▸ **Data for this exercise**:
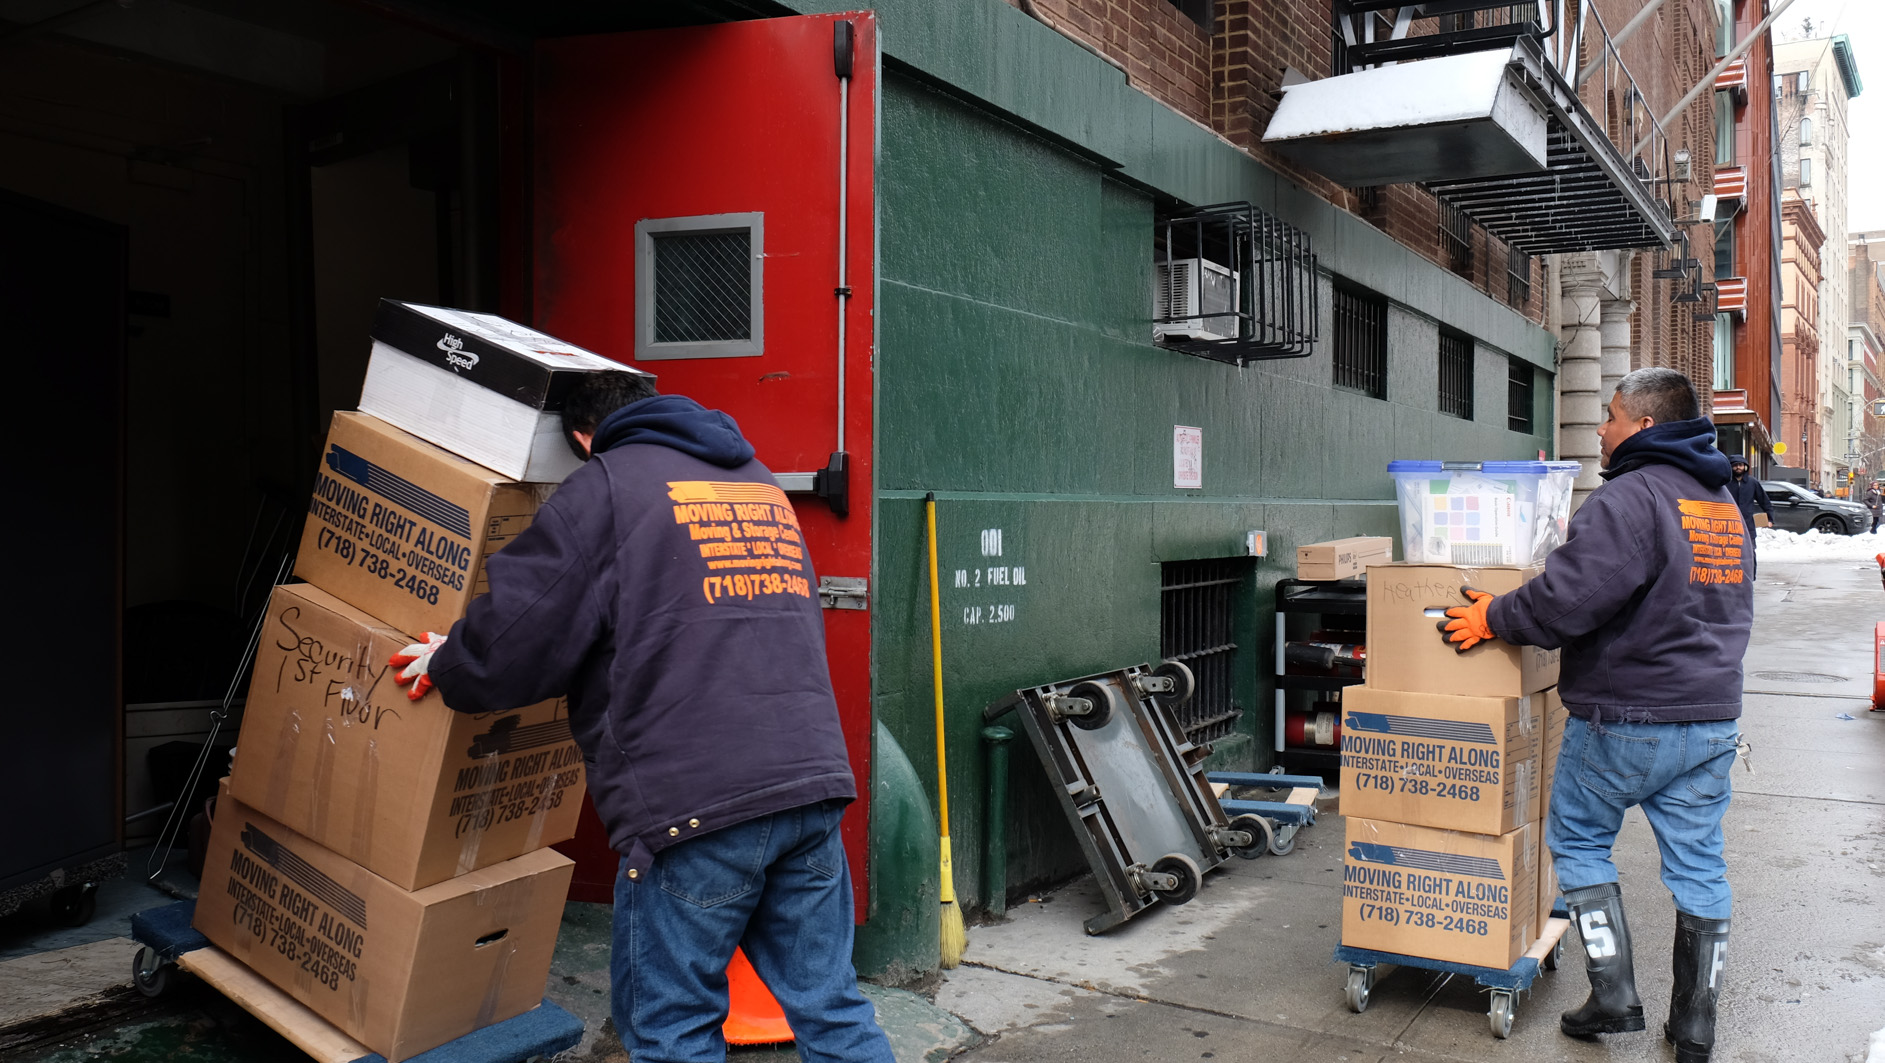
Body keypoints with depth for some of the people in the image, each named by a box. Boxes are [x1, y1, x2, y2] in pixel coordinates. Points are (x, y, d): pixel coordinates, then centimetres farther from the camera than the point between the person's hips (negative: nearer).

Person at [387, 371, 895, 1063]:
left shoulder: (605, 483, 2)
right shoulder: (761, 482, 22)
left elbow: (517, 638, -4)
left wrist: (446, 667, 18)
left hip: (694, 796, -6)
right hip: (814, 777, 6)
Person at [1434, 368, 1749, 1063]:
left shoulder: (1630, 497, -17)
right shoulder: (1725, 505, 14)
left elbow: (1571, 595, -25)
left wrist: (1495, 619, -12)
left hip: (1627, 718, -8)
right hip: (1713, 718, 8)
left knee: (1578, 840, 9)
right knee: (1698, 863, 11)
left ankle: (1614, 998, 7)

▸ **What to do**:
Would you transcribe, unchanged, every line of the material from the one containing "left hip: (1627, 718, -8)" to the very end, including both, and nothing else?

▸ **Exercise answer**:
left hip: (1627, 718, -8)
right hip: (1713, 718, 8)
left knee: (1578, 840, 9)
right knee: (1698, 863, 11)
left ankle: (1614, 998, 7)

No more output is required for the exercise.